Global perspective Human stories

Haiti: UN mission reports more successes in anti-crime offensive

Haiti: UN mission reports more successes in anti-crime offensive

UN helps Haitian police transfer gang leader
Close on the heals of the capture of one of Haiti’s most notorious criminal armed gang leaders, United Nations peacekeepers and Haitian police have reported new successes in their crackdown on violent crime in Port-au-Prince, the capital, dismantling one group, arresting three dozen more suspects and seizing weapons caches.

In one of the latest operations, 32 suspects were arrested in the Linteau 1 and Ti Ayiti quarters of the capital’s Cité Soleil neighbourhood, one of the violence-ridden country’s most dangerous areas, leading to the dismantling of the Blade Nazon and the seizure of arms and ammunition. The operation was launched after UN troops on patrol came under fire.

In a second operation in Ti Ayiti on Wednesday based on a tip-off, another gang member was captured and more weapons seized. The same day, five people were arrested in a sweep in Martissant.

Noting that local tip-offs led to the capture of notorious gang leader Even Jeune, who terrorized Cité Soleil and was for months being pursued by UN and Haitian police, the UN Stabilization Mission in Haiti (MINUSTAH) has appealed to local communities for information on any criminals who may have sought refuge in their region.

“We ask the people of the provinces to be vigilant and to continue to give us information on any person, any act or any behaviour that may be suspect,” UN police spokesman Fred Blaise told a news conference in Port-au-Prince yesterday.

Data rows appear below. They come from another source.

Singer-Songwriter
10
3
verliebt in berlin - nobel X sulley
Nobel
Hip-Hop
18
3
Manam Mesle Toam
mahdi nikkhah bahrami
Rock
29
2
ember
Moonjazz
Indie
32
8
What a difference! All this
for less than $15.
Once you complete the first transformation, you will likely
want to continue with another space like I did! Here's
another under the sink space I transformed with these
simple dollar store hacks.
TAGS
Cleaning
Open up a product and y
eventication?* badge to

Meanwhile MINUSTAH, set up in 2004 to help re-establish peace in the impoverished Caribbean country after an insurgency forced President Jean-Bertrand Aristide to go into exile, is continuing its humanitarian and social programmes in Cité Soleil in connection with the clean-up of the gangs, organizing children’s sports in Linteau 1, and providing meals, water, first aid and school supplies.